■ **TEXTO CITADO**
------------------------------------------------------------

A primeira história, a da bandeira, bem conhecida, afinal pode ser vista como o incidente que deu mais "ênfase" ao acontecimento daquele dia. Talvez também para protestar contra uma eventual decisão que pudesse vir a suprimer o feriado do 5 de outubro, ou até para protestar contra o muito que em Portugal se faz ao contrário para não dizer de "pernas p'ró ar"...
Quanto à segunda, as credenciais, é uma história que, escrita noutra lingua, onde a palavra "desenrascanso" não tem tradução, é impossivel dar-lhe uma "pitada" que seja de indicio de veracidade. Ou então recorrer às metáforas de La Fontaine.
Mas à luz deste "jemenfoutisme" compreende-se melhor aquele ânimo de fatalidade onde afinal muitos portugueses se refugiam no seu "vai-se-andando", "não se pode fazer nada"...
Compreendo, pessoalmente, o facto de as pessoas serem vigarizadas por gabinetes de engravatados, francamente vigarizadas, e depois terem "vergonha" de dizer que foram vigarizadas para os processar. Até a vergonha salta de campo!
Compreendo este emigrante que gastou t r i n t a anos! para tentar legalizar uma Moradia nas proximidades de Lisboa, depois passou o processo para os filhos continuarem e estes, mais de dois anos passados, ainda o não conseguiram e já pensam transmitir o processo para serem os netos a dar continuidade... Entretanto a casa que o velho construiu com todas as suas economias está ali a definhar, com renda de 50€ cujas receitas não equilibram sequer as despesas de seguro e impostos... Esta, outra história que, por mais imaginação que se possa "imaginar", nunca pode parecer verdadeira!
Que faire? Ainda bem que há ainda muita gente que sabe que nunca se deve dizer nunca!

------------------------------------------------------------

■ **DADOS FORNECIDOS**
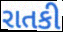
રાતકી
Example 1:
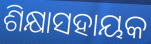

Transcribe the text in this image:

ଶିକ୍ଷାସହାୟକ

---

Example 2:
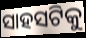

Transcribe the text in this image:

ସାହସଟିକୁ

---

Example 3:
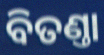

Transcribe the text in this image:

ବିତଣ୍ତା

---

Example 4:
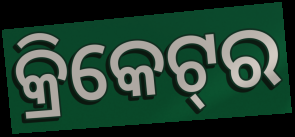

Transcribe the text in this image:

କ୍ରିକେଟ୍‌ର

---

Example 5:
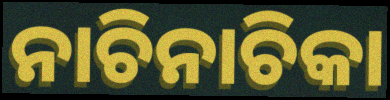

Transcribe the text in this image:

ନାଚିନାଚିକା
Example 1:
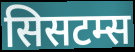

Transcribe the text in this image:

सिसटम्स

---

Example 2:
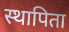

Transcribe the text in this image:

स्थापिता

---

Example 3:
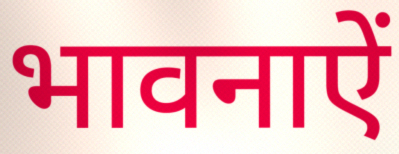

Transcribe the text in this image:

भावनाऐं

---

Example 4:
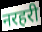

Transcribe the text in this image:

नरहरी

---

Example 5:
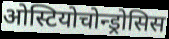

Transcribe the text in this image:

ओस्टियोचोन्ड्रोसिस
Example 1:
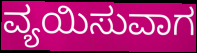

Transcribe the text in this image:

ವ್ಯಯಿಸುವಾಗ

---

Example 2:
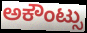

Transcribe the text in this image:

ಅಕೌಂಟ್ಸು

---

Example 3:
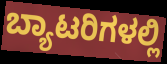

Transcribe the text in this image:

------------------------------------------------------------

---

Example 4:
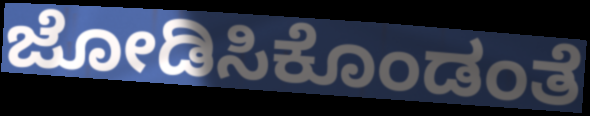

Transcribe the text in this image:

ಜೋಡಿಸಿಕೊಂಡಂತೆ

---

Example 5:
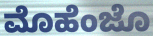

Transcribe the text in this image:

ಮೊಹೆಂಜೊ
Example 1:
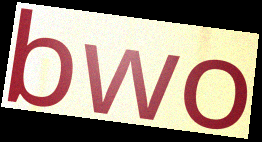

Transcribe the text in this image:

------------------------------------------------------------

■ **TAREFA 1**
No texto citado sobre Portugal, reproduza tudo desde "Compreendo, pessoalmente, o" até "deve dizer nunca!", trocando "emigrante" por "trabalhador".
■ **TAREFA 2**
Reescreva, por favor, de forma mais breve o parágrafo do texto citado sobre Portugal que começa por "Compreendo, pessoalmente, o facto", mantendo os factos principais.
■ **TAREFA 3**
Dê seguimento ao texto citado sobre Portugal a partir do ponto em que termina.

■ **RESPOSTA 1**
Compreendo, pessoalmente, o facto de as pessoas serem vigarizadas por gabinetes de engravatados, francamente vigarizadas, e depois terem "vergonha" de dizer que foram vigarizadas para os processar. Até a vergonha salta de campo!
Compreendo este trabalhador que gastou t r i n t a anos! para tentar legalizar uma Moradia nas proximidades de Lisboa, depois passou o processo para os filhos continuarem e estes, mais de dois anos passados, ainda o não conseguiram e já pensam transmitir o processo para serem os netos a dar continuidade... Entretanto a casa que o velho construiu com todas as suas economias está ali a definhar, com renda de 50€ cujas receitas não equilibram sequer as despesas de seguro e impostos... Esta, outra história que, por mais imaginação que se possa "imaginar", nunca pode parecer verdadeira!
Que faire? Ainda bem que há ainda muita gente que sabe que nunca se deve dizer nunca!

■ **RESPOSTA 2**
Compreende-se que quem foi vigarizado por gabinetes de engravatados tenha depois "vergonha" de o admitir para os processar. Até a vergonha salta de campo!

■ **RESPOSTA 3**
José Barros

Jose Tomaz Mello Breyner disse...

Fez muito bem em publicar este texto Senhor Embaixador. Continue sempre a denunciar a incompetência

Defreitas disse...

Senhor Embaixador: Eu já tinha indicado no seu excelente tema precedente dos sonhos do dia 10 de Junho, a minha opinião sobre a importância da cidadania num pais onde se deviam ensinar os direitos e os deveres de cada um; a responsabilidade é um dos aspectos mais importantes da cidadania que se devia ensinar na escola.

Mas a responsabilidade é o reverso da detenção de poder, indissociável do direito de governar; o que quer dizer que a partir do momento em que se confia a alguém a execução duma acção, este é responsável da sua acção. Todo poder implica portanto uma responsabilidade de avaliação e de sancção da acção daquele que dirige.
O problema é que num pais como o nosso , a tendência é à irresponsabilidade daqueles que governam. Então que dizer daqueles que executam? Não todos, claro está, mas suficientemente para que as escadas rolantes não funcionem num dia de festa! Tudo está ligado. O declínio do sentido da responsabilidade tem a ver com o exemplo vindo de cima.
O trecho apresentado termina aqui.